The role of protein aggregation in Huntington's disease
thesisposted on 19.05.2010, 11:54 by Claire Martina Didszun
Huntington’s disease (HD) is a hereditary progressive neurodegenerative disorder characterised by chorea, general motor impairment, psychiatric disturbances and dementia, leading to death within 10 to 20 years of onset. It is caused by a (CAG)n trinucleotide repeat expansion in the gene IT15 that is translated into a prolonged polyglutamine tract in the protein huntingtin. This mutation leads to the self-association of huntingtin to form aggregates in the brains of affected people. Work in Professor Nicotera’s group at the MRC Toxicology Unit identified expression changes in Rab11, a protein involved in endosomal recycling, in a cell culture model of HD. The aim of this thesis was to investigate whether endosomal recycling is affected in this model.
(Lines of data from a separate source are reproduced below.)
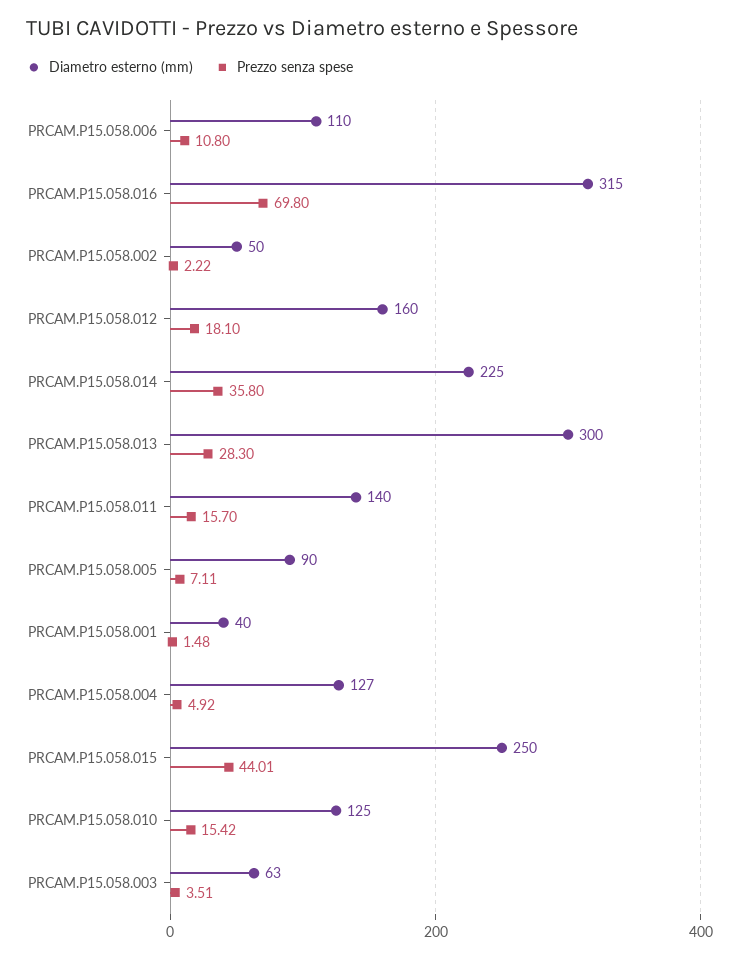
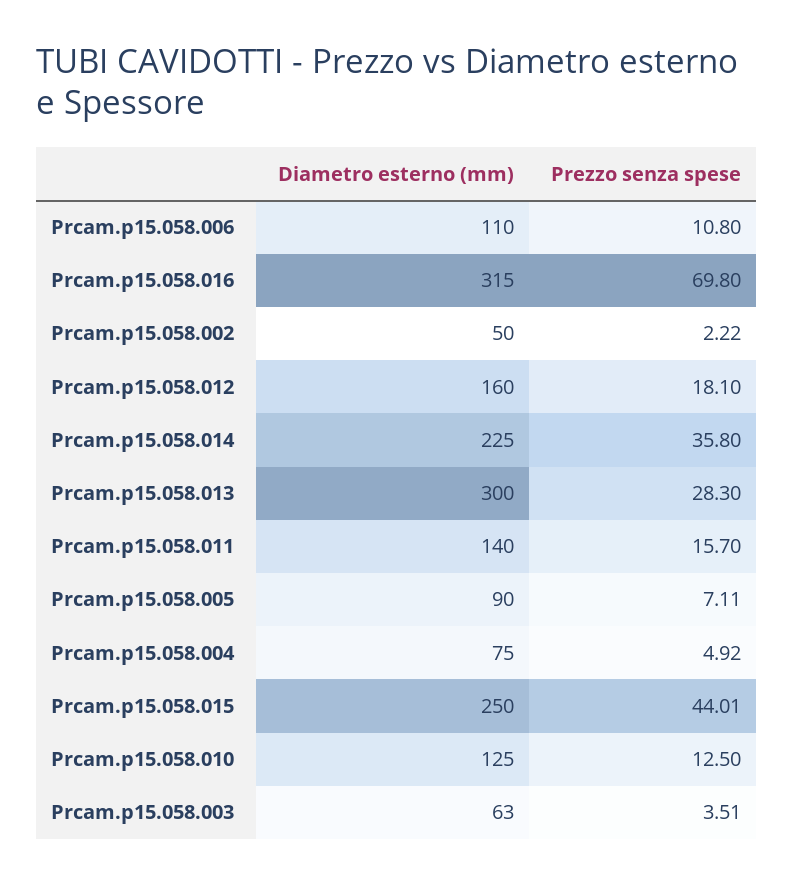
  {
    "Diametro esterno (mm)": {
      "PRCAM.P15.058.006": 110,
      "PRCAM.P15.058.016": 315,
      "PRCAM.P15.058.002": 50,
      "PRCAM.P15.058.012": 160,
      "PRCAM.P15.058.014": 225,
      "PRCAM.P15.058.013": 300,
      "PRCAM.P15.058.011": 140,
      "PRCAM.P15.058.005": 90,
-     "PRCAM.P15.058.001": 40,
-     "PRCAM.P15.058.004": 127,
+     "PRCAM.P15.058.004": 75,
      "PRCAM.P15.058.015": 250,
      "PRCAM.P15.058.010": 125,
      "PRCAM.P15.058.003": 63
    },
    "Prezzo senza spese": {
      "PRCAM.P15.058.006": 10.8,
      "PRCAM.P15.058.016": 69.8,
      "PRCAM.P15.058.002": 2.22,
      "PRCAM.P15.058.012": 18.1,
      "PRCAM.P15.058.014": 35.8,
      "PRCAM.P15.058.013": 28.3,
      "PRCAM.P15.058.011": 15.7,
      "PRCAM.P15.058.005": 7.11,
-     "PRCAM.P15.058.001": 1.48,
      "PRCAM.P15.058.004": 4.92,
      "PRCAM.P15.058.015": 44.01,
-     "PRCAM.P15.058.010": 15.42,
+     "PRCAM.P15.058.010": 12.5,
      "PRCAM.P15.058.003": 3.51
    }
  }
Monitoring the trafficking of labelled transferrin by Western blotting and live-cell imaging showed rapid uptake of transferrin into all cells, but a significantly reduced rate of clearance in cells containing huntingtin aggregates, which was associated with the accumulation of transferrin in the endosomal recycling compartment (ERC). This finding demonstrates an aggregate-specific lesion in the exit of cargo from the ERC in the absence of cell death. As endosomal recycling is essential for correct neuronal function, this process provides a mechanism whereby protein inclusions may contribute to the cognitive and motor deficits seen in HD. A second project focused on purification of aggregates to determine if they could sequester material important for cellular function. Many attempts to purify the aggregates in their intact globular form revealed their highly unspecific affinity towards other proteins, which renders purification methods very susceptible to artefacts. The large globular aggregates could, however, be dispersed by SDS-treatment into fibrils of approximately 10 nm diameter, which were subsequently purified and visualised by electron microscopy.